REQUEST 1:
How long is the initial term of the Greeley–Evans water agreement?
REQUEST 2:
Translate this sentence from the Greeley–Evans water agreement into Spanish: "Either party may cure any default during the ninety days following the notice."
REQUEST 3:
Carry on writing the Greeley–Evans water agreement from its last sentence.

EXTRACT PROVIDED:

********

14. NO PUBLIC UTILITIES COMMISSION CONTROL. Evans, its employees and
elected or appointed officials, agree neither to assert nor support any statement,policy,petition,rule
making, or legislation attempting to place the Greeley water system under the rate making authority
or jurisdiction of the Colorado Public Utilities Commission by virtue of this intergovernmental
agreement or otherwise.
15. THIS AGREEMENT CONTROLS AND SUPERSEDES PREVIOUS
AGREEMENTS. This agreement shall supersede any and all terms and conditions of water supply
agreements previously existing between Greeley and Evans.
16. TERM. In the interest of reliability and security,this agreement shall be for an initial
term of twenty-five years from the date of its execution. After its initial term,this agreement shall
be automatically renewed for successive ten-year terms, unless terminated as provided below.
17. DEFAULT AND TERMINATION.
17.1 In the event either party fails to meet the terms and conditions of this agreement,
such failure shall constitute a default of this agreement and the non-defaulting party may give notice
of the perceived default. Notice shall be either to the Evans City Manager or the Greeley City
Manager. Either party may cure any default during the ninety days following the notice. Upon cure
of any default, this agreement shall remain in full force and effect. Upon receipt of notice of
perceived default,the defaulting party may invoke dispute resolution as provided in Paragraph 20.

********

AVAILABLE DATA:

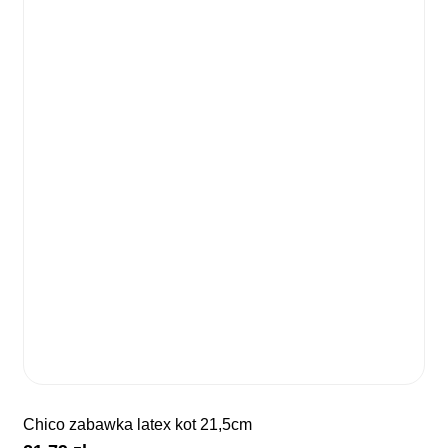
chico zabawka latex kot 21,5cm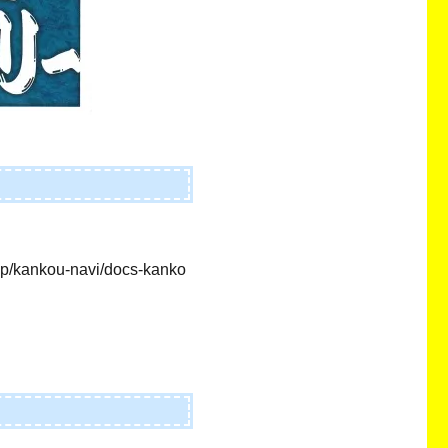
g.jp/kankou-navi/docs-kanko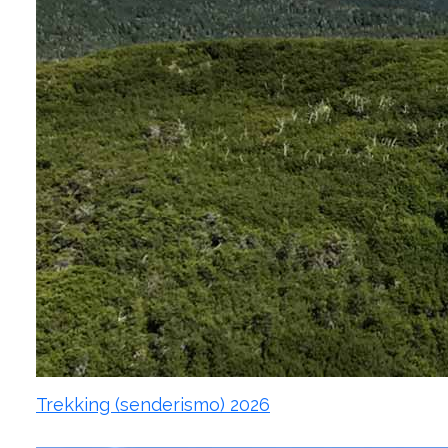
Trekking (senderismo) 2026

********

EXERCISE ANSWER 1:
Twenty-five years from the date of its execution.

EXERCISE ANSWER 2:
Cualquiera de las partes podrá subsanar cualquier incumplimiento durante los noventa días siguientes a la notificación.

EXERCISE ANSWER 3:
17.2 If after the cure period above or after mutually agreed extensions, the non-
defaulting party determines the default has not been cured, they may give two years notice of
termination of this agreement. Nothing herein shall limit either party from collecting damages and
amounts due from the other party upon termination of this agreement by default.
17.3 The agreement may be terminated by either party by giving written notice to the other
party at least two years before the end of the agreement term or renewals thereof.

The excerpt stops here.